Bibliographic Data Storage and Access

Though there haven’t been many requests for the information in this post, we felt it would be a good idea to keep everyone up to date on the internal direction and progress we are making, much as Jason’s earlier post regarding the Staff Client did. What follows is an overview of where we are with regard to our storage and retrieval of library specific data. We will be focusing on the domain specific stuff, especially bibliographic data in the form of MARC records.

First, a little background. After working with the data for the last 3.5 months I have come to realize that binary MARC is just not suited to being stored in a relational database. The main problem is that when we normalize, or flatten out, the data so that we can have well structured tables the layout just doesn’t contain enough information to search quickly. What this mean, in plain english, is that MARC is far too flexible to impose the rules we need (this is where you find a title; this is where you find an author; field ‘x’ always mean ‘y’) in order to look up a particular piece of information very quickly. There is just too much cross-field interpretation that must happen to represent these questions in SQL.

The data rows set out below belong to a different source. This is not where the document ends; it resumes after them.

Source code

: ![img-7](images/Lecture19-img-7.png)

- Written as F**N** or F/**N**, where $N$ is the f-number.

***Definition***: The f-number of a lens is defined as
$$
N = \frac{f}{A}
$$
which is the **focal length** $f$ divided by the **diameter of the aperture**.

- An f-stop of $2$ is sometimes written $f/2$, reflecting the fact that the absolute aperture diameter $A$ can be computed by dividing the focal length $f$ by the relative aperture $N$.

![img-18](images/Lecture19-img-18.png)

There are several approaches that we could take to solve this problem. The first one we were looking at was to have our catalogers (thanks, Elaine!) define exactly which tags and subfields we should be indexing for display purposes. This initially looked very promising, but when it came time to extract all these chunks of data we saw that 1) the formating seemed rather haphazard, 2) we had far too many special cases to represent succinctly and 3) we ended up having to define a brand new search language that no one else would recognize, and was very nonstandard by library software … er … standards.

Then we stepped back and took a look at the other technologies we were using. The main thread we saw running through the entire system was XML. The network protocol is based on it (Jabber), our software internals use it to work with the data and our client interface will now be written in it. ( See here. )

We started by investigating the LOC and Dublin Core standards for representing MARC data as XML. The LOC MARC21Slim standard is a lossless XML wrapper for MARC data. Basically, it rewrites binary MARC records in XML, and these XML documents can be turned back into the original binary MARC format. Dublin Core, on the other hand, can not be used to recreate original MARC records, because it cannot store all the information required to recreate MARC. So, from that point of view the choice was easy: MARC21Slim it is.

But MARC21Slim is essentially the same as binary MARC. It has all the shortcomings of being difficult to use in a relational database. Well, the Library of Congress saves the day again! Enter the MODS XML format. This is an XML format that can be directly derived from MARC21Slim using an XSLT Stylesheet (more XML!) and nicely structures the data into a simple layout that is easy to search. The Stylesheet does this by applying all the MARC rules for display formating and creating a simple document describing the MARC record. The one drawback to the MODS format is that it, like Dublin Core, is a lossy format. None of the undisplayed fields from the MARC data get into the MODS document. This is not a big problem, however, as we have access to the MARC21Slim document that was used to create the MODS document.

So here is what we have now:

A table in the database that will store the original MARC21Slim document. This will be used by catalogers to update the MARC data. (Though catalogers will NOT have to learn XML. We will present this data in an interface that hides those details.)
An intermediate format (MODS) that will be used to extract useful (from the end users perspective) data from MARC records stored in MARC21Slim.

You might be asking youself, “Self, how will I get the relevant fields out of the MODS documents?” Good question. The answer, as if you couldn’t guess, is more XML technology. We will be using XPath to extract these fields. XPath is a query language that is used to find specific parts of an XML document that are interesting in a particular context. It is fairly simple, and allows us to fine tune what parts of the MODS document are of intrest to us for the purpose of text based searching. Once we get the content from the fields we want we can the store it in a metadata table. This table will hold a friendly name for the field, such as “ISBN”, and the actual content, such as “067985858X”, and a link back to the original MARC21Slim document from which this information was extracted. We will then be able to apply full-text indexing against the content column on the table, and quickly retrieve the original record who’s ISBN is equal to 067985858X.

Through all of this we are making use of technology and formats accepted by both the library community and the software development industry. This adherance to standards will really pay off when we need to extend the system, and when it comes time to integrate with any other modern software our libraries may need.

You may have noticed that everything so far only pertains to bibliographic records. Because authority records are much simpler, and because there is no finalized equivelant to the MODS format for authority records, we will need to extract the relevant fields by hand. I’ll leave that discussion for another post.